## Problem details
The reply should reproduce every line of the data below word for word, minus any images.

[Excerpts from a dataset]
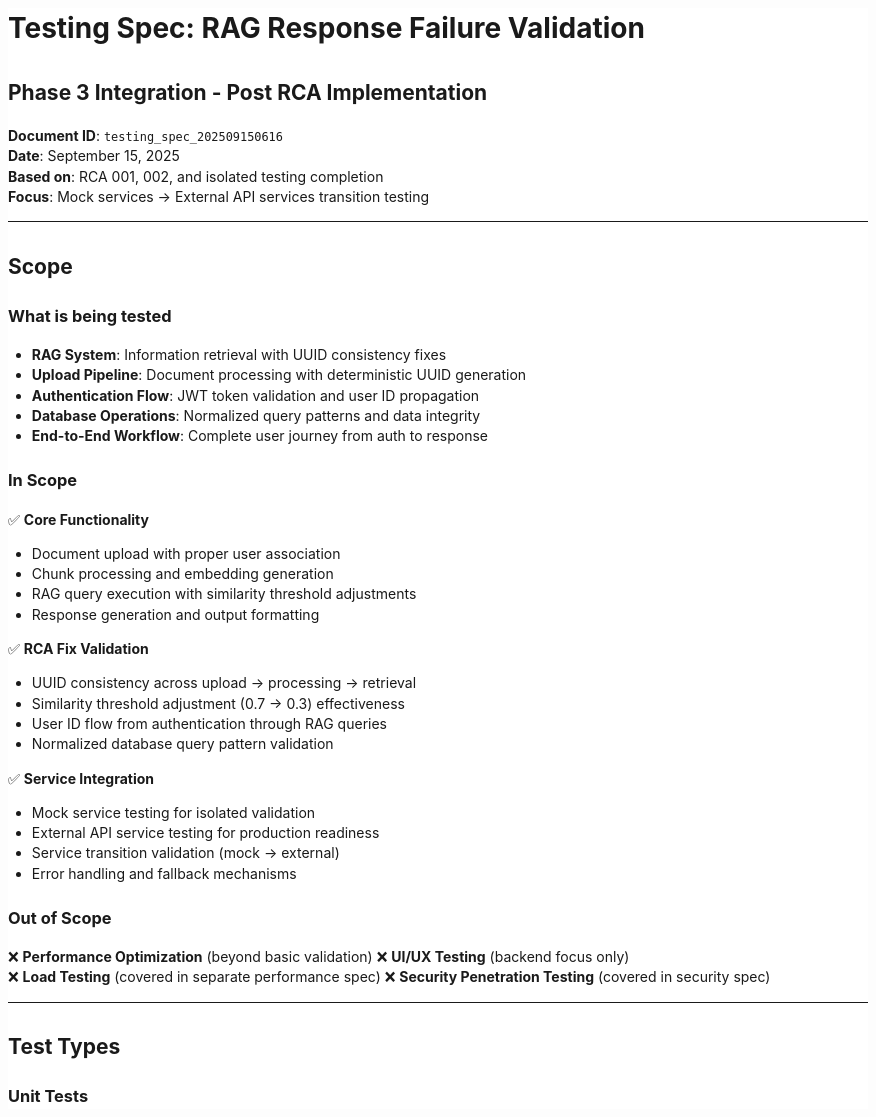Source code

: # Testing Spec: RAG Response Failure Validation
## Phase 3 Integration - Post RCA Implementation

**Document ID**: `testing_spec_202509150616`  
**Date**: September 15, 2025  
**Based on**: RCA 001, 002, and isolated testing completion  
**Focus**: Mock services → External API services transition testing

---

## Scope

### What is being tested
- **RAG System**: Information retrieval with UUID consistency fixes
- **Upload Pipeline**: Document processing with deterministic UUID generation
- **Authentication Flow**: JWT token validation and user ID propagation  
- **Database Operations**: Normalized query patterns and data integrity
- **End-to-End Workflow**: Complete user journey from auth to response

### In Scope
✅ **Core Functionality**
- Document upload with proper user association
- Chunk processing and embedding generation
- RAG query execution with similarity threshold adjustments
- Response generation and output formatting

✅ **RCA Fix Validation**  
- UUID consistency across upload → processing → retrieval
- Similarity threshold adjustment (0.7 → 0.3) effectiveness
- User ID flow from authentication through RAG queries
- Normalized database query pattern validation

✅ **Service Integration**
- Mock service testing for isolated validation
- External API service testing for production readiness
- Service transition validation (mock → external)
- Error handling and fallback mechanisms

### Out of Scope
❌ **Performance Optimization** (beyond basic validation)
❌ **UI/UX Testing** (backend focus only)  
❌ **Load Testing** (covered in separate performance spec)
❌ **Security Penetration Testing** (covered in security spec)

---

## Test Types

### Unit Tests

## Solution for this exercise
Source code

: # Testing Spec: RAG Response Failure Validation
## Phase 3 Integration - Post RCA Implementation

**Document ID**: `testing_spec_202509150616`  
**Date**: September 15, 2025  
**Based on**: RCA 001, 002, and isolated testing completion  
**Focus**: Mock services → External API services transition testing

---

## Scope

### What is being tested
- **RAG System**: Information retrieval with UUID consistency fixes
- **Upload Pipeline**: Document processing with deterministic UUID generation
- **Authentication Flow**: JWT token validation and user ID propagation  
- **Database Operations**: Normalized query patterns and data integrity
- **End-to-End Workflow**: Complete user journey from auth to response

### In Scope
✅ **Core Functionality**
- Document upload with proper user association
- Chunk processing and embedding generation
- RAG query execution with similarity threshold adjustments
- Response generation and output formatting

✅ **RCA Fix Validation**  
- UUID consistency across upload → processing → retrieval
- Similarity threshold adjustment (0.7 → 0.3) effectiveness
- User ID flow from authentication through RAG queries
- Normalized database query pattern validation

✅ **Service Integration**
- Mock service testing for isolated validation
- External API service testing for production readiness
- Service transition validation (mock → external)
- Error handling and fallback mechanisms

### Out of Scope
❌ **Performance Optimization** (beyond basic validation)
❌ **UI/UX Testing** (backend focus only)  
❌ **Load Testing** (covered in separate performance spec)
❌ **Security Penetration Testing** (covered in security spec)

---

## Test Types

### Unit Tests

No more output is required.